Dataset entries

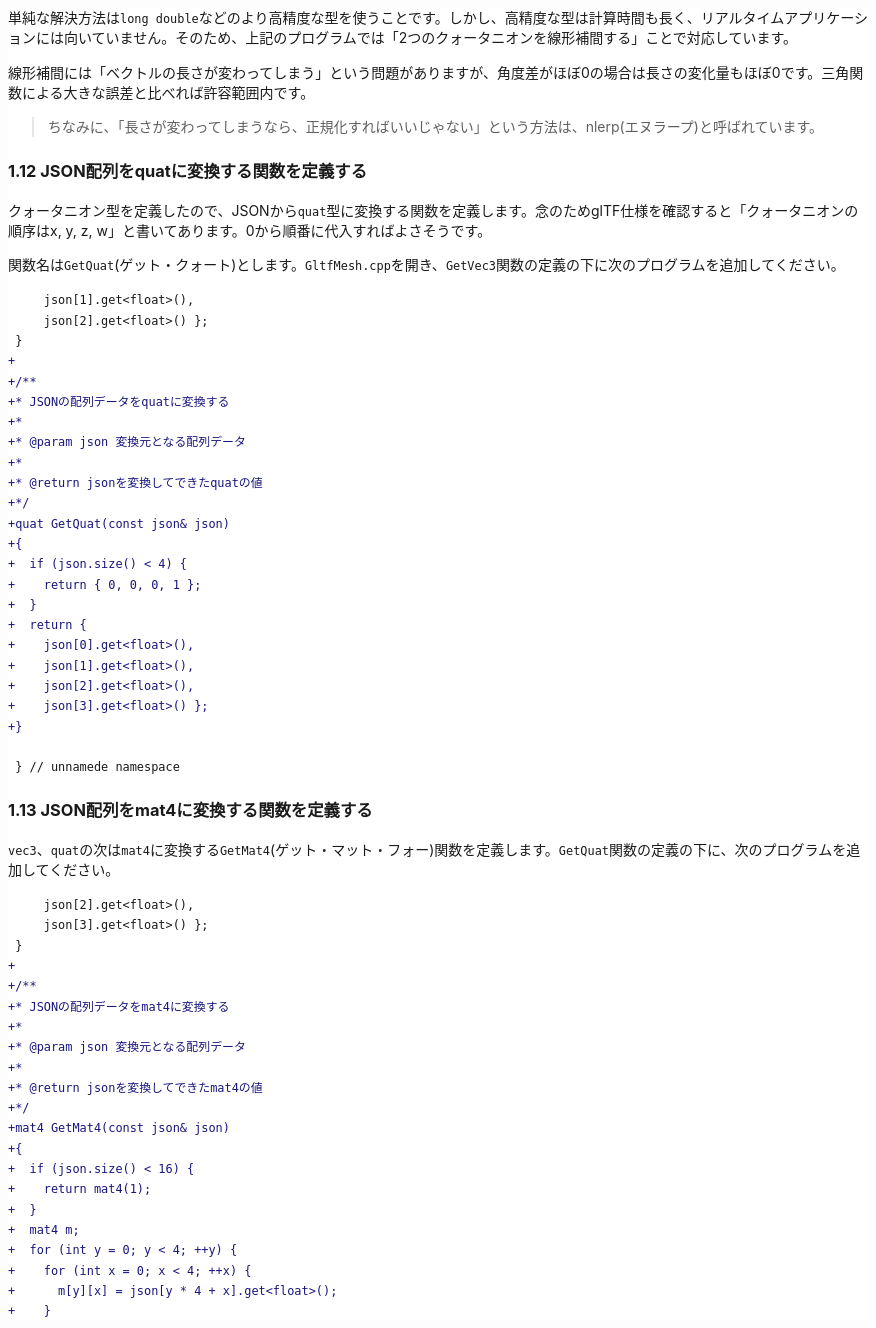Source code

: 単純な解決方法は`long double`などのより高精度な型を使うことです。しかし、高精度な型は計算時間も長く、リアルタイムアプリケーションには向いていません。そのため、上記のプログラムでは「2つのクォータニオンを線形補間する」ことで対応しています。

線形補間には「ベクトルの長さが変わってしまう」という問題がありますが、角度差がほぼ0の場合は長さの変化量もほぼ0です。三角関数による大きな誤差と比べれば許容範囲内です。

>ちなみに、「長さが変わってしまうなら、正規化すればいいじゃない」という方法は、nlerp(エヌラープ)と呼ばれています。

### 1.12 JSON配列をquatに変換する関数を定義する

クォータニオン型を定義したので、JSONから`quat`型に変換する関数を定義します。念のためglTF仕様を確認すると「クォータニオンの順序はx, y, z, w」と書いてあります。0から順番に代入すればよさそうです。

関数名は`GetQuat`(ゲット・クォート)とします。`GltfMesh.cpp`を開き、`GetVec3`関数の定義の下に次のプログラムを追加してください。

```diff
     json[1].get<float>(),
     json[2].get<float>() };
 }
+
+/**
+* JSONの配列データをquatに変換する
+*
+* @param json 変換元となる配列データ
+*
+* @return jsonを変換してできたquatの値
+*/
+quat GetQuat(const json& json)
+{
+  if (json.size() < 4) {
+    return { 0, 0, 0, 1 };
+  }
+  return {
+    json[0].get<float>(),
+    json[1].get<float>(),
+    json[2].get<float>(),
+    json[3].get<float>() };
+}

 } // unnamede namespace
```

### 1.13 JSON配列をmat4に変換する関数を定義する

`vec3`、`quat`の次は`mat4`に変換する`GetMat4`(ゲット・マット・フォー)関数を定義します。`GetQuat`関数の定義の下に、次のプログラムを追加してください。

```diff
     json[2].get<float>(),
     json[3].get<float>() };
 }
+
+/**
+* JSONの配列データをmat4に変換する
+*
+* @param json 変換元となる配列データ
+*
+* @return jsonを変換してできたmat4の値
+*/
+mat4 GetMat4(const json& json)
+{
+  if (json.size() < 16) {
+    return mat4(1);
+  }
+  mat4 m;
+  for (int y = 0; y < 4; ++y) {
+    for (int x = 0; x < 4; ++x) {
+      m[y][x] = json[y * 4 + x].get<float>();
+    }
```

---

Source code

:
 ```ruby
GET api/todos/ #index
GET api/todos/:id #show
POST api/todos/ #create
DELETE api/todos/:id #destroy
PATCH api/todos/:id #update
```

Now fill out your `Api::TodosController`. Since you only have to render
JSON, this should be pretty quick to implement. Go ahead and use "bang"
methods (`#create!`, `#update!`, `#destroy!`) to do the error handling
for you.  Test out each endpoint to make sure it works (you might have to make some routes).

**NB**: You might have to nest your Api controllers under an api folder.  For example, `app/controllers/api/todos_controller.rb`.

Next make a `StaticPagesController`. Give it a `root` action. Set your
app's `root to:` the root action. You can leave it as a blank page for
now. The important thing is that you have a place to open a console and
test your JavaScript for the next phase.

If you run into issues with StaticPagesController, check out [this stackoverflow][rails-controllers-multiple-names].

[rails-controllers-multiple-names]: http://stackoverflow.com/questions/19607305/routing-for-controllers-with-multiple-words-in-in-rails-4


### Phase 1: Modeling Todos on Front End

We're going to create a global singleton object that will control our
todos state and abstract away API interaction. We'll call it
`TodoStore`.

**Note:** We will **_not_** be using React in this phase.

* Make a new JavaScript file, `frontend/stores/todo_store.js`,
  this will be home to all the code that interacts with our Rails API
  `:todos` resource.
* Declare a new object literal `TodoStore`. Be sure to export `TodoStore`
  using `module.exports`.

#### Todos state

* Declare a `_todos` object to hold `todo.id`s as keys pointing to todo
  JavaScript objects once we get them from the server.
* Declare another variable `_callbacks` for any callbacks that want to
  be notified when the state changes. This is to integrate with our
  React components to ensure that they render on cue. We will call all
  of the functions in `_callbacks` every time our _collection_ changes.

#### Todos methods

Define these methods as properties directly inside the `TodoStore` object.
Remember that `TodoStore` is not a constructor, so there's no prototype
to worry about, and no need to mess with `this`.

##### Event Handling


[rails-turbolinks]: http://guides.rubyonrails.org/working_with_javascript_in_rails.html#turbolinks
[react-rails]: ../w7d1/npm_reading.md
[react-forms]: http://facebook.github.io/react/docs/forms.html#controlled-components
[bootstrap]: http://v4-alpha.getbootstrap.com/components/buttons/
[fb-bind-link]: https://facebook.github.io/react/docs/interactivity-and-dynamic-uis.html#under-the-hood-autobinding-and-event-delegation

==

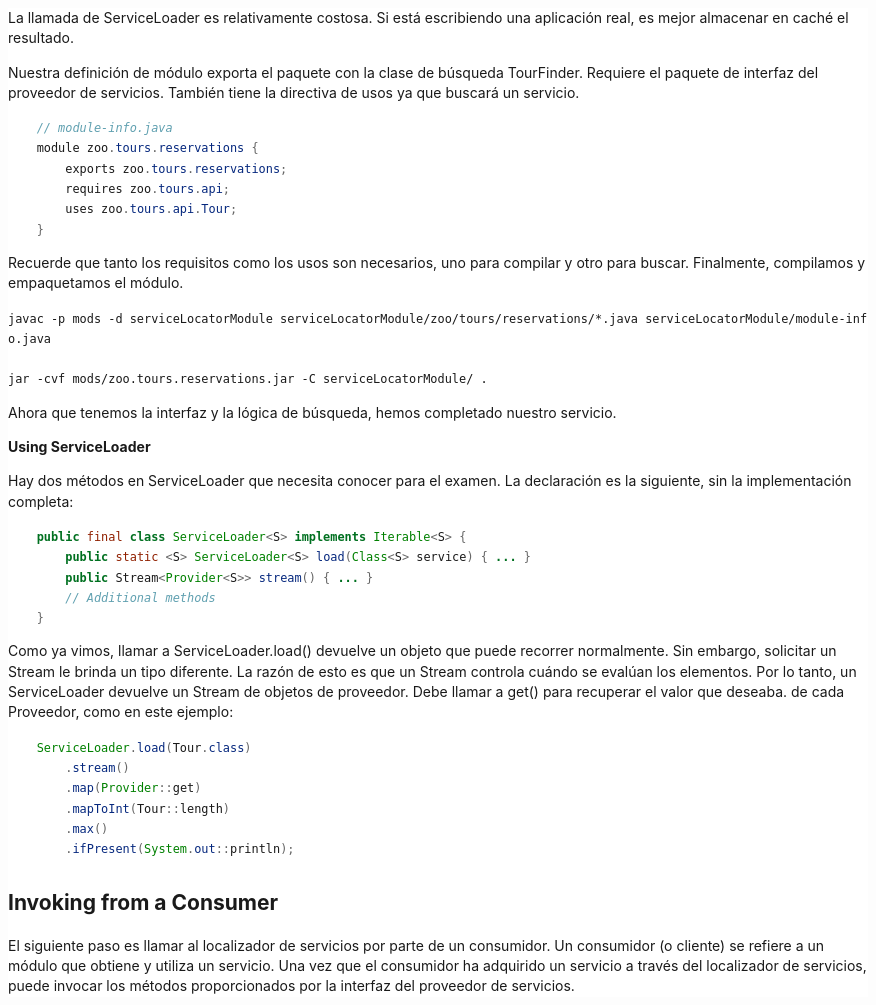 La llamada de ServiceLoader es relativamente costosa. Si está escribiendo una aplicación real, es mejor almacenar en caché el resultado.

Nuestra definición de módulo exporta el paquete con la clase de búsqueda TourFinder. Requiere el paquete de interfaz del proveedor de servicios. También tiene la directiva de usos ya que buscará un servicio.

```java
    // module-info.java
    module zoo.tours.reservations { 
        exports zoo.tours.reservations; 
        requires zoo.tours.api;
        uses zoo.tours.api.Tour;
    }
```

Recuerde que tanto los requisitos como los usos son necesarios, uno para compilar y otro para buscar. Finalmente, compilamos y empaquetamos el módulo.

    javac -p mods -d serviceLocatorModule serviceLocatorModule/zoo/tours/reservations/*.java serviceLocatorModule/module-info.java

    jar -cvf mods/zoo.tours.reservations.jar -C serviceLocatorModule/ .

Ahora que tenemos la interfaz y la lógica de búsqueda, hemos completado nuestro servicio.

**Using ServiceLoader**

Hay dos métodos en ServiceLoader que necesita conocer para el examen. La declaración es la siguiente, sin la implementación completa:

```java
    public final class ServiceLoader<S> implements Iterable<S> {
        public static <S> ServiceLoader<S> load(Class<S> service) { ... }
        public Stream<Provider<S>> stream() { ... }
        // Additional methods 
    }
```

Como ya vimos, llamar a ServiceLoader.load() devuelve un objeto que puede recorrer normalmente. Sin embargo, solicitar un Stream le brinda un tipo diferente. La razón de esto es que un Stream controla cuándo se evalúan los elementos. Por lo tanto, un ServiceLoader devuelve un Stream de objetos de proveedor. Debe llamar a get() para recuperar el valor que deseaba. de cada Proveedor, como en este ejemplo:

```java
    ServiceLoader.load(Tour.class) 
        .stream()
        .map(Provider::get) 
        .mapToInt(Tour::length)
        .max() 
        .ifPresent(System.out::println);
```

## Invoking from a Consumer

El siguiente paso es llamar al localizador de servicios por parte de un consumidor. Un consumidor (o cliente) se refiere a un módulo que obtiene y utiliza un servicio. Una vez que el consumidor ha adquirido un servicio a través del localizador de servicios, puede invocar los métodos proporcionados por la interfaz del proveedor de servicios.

▶ _Aim of the task_: The expected answer is a copy of every line in the entries that holds the word "public".

▶ _Reply_:
    public final class ServiceLoader<S> implements Iterable<S> {
        public static <S> ServiceLoader<S> load(Class<S> service) { ... }
        public Stream<Provider<S>> stream() { ... }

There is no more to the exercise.